Lockheed Martin shares have fallen 23% [1] since peaking on March 2, 2026 [2].
The decline comes after a period of extreme volatility tied to geopolitical instability. Because the company is a primary contractor for the U.S. government, its stock price often mirrors the immediate reactions of the market to global conflicts.
The stock reached its highest point on March 2, 2026 [2], which was the first trading day after the Iran war began [2]. Since that peak, the price has retreated significantly, leading some market observers to question the sustainability of the initial surge.
Analyst Jay Woods said the current valuation makes the stock attractive for a short-term bounce. Woods said the stock represents a buying opportunity for longer-term investment strategies.
While the stock has seen a sharp drop, the underlying demand for defense systems typically remains high during periods of active conflict. The current price correction reflects a shift from the initial speculative peak toward a more stable valuation based on actual contract delivery, and long-term government spending.
Investors are now weighing the risk of further volatility against the potential for a recovery. The 23% [1] drop has positioned the company at a price point that Woods said is undervalued relative to its core business strengths.

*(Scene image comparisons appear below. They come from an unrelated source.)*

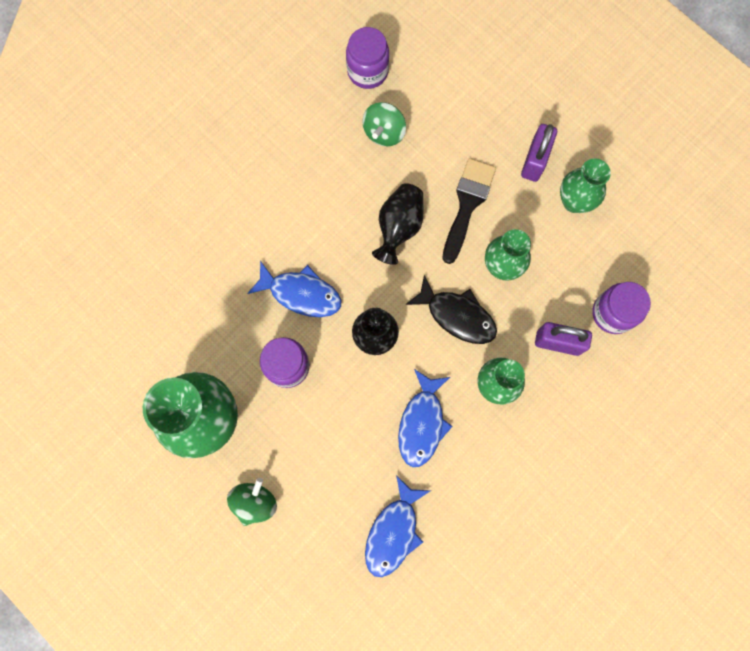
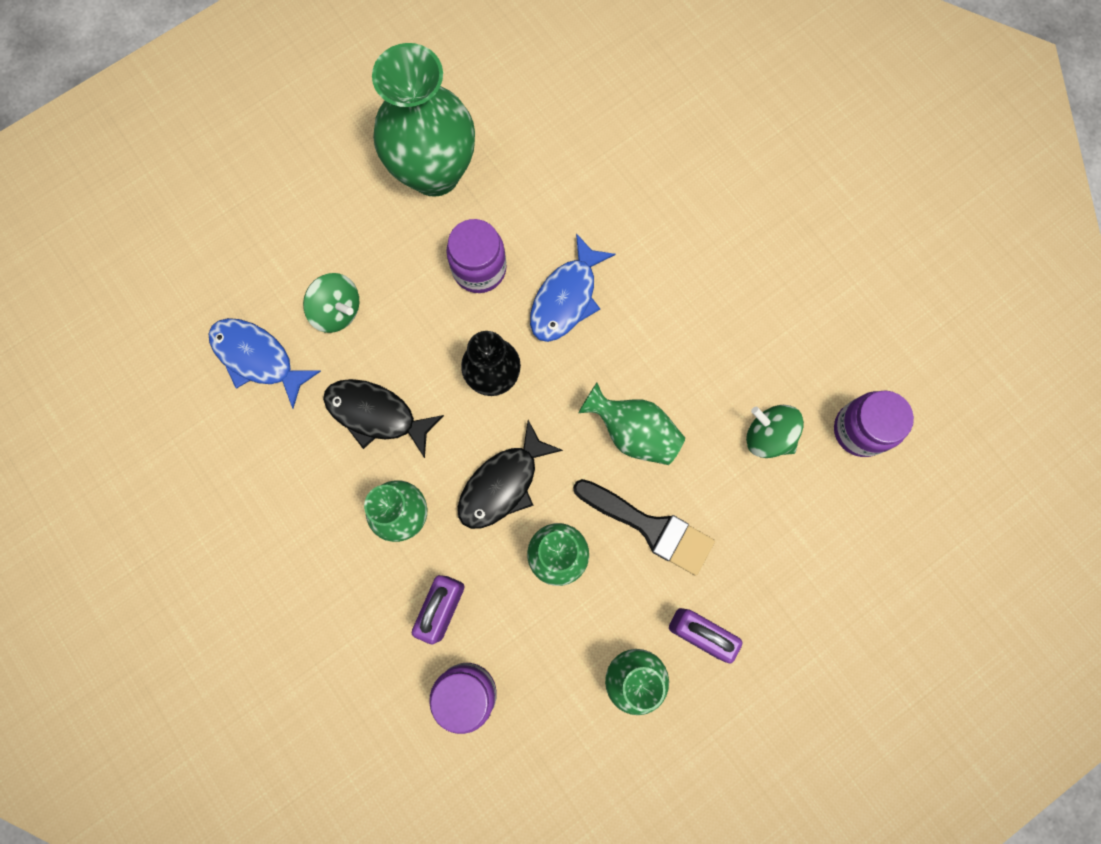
camera: 100 degrees right, 0 degrees up
(255, 502) = (329, 210): green spinning top -> green spinning top (337, 310)
(399, 227) = (633, 432): black vase -> green vase
(422, 423) = (377, 415): blue fish -> black fish

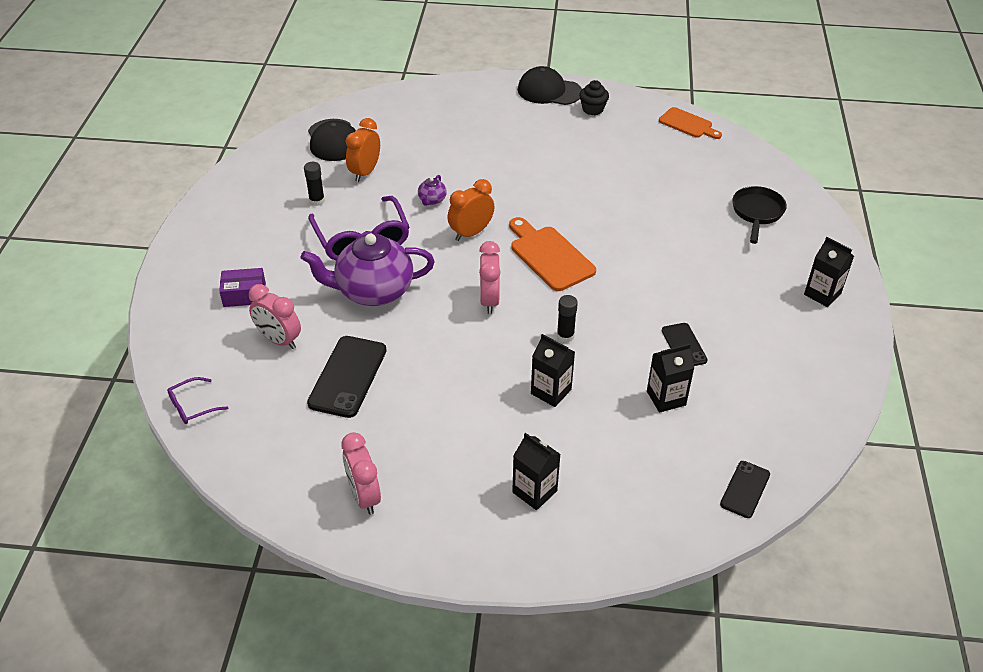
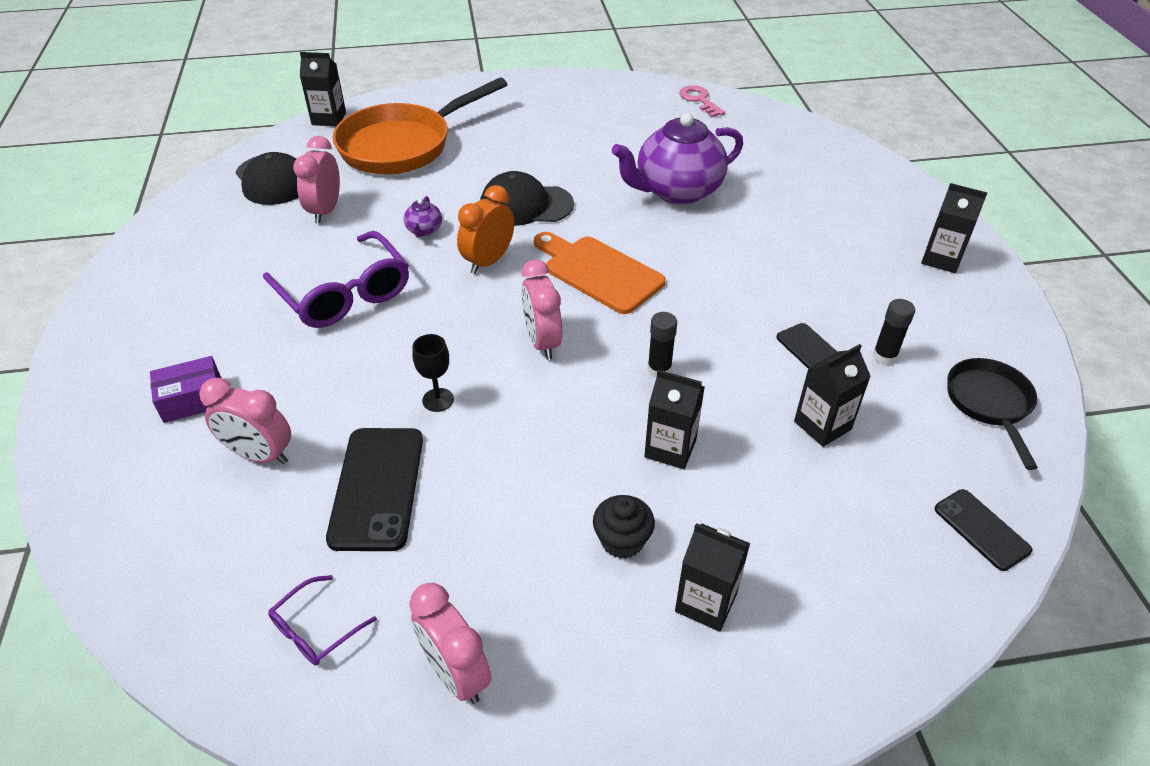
camera: 15 degrees left, 0 degrees up
(193, 406) = (143, 587): purple glasses -> purple glasses (316, 629)
(317, 201) = (269, 256): black glue stick -> black glue stick (884, 356)
(365, 172) = (325, 211): orange clock -> pink clock
(373, 291) = (380, 360): purple teapot -> purple teapot (677, 191)
(387, 95) = (329, 119): none -> black carton
(404, 327) = (438, 400): none -> black goblet
(437, 127) = (403, 145): none -> orange pan
(549, 91) = (526, 88): black cap -> black cap (526, 205)
(593, 109) = (584, 100): black cupcake -> black cupcake (622, 541)
(688, 124) = (699, 100): orange cutting board -> pink key
(745, 489) = (981, 529): black phone -> black phone turned 45 degrees counterclockwise
(757, 213) = (822, 182): black pan -> black pan (989, 404)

“Lockheed Martin shares have fallen 23% since peaking on March 2, 2026.”
The sharp decline in Lockheed Martin's stock suggests that the initial market euphoria following the outbreak of the Iran war has faded. By identifying this as a buying opportunity, analysts are betting that the fundamental necessity of defense spending will outweigh the short-term price correction, signaling a transition from speculative trading to value-based investing in the defense sector.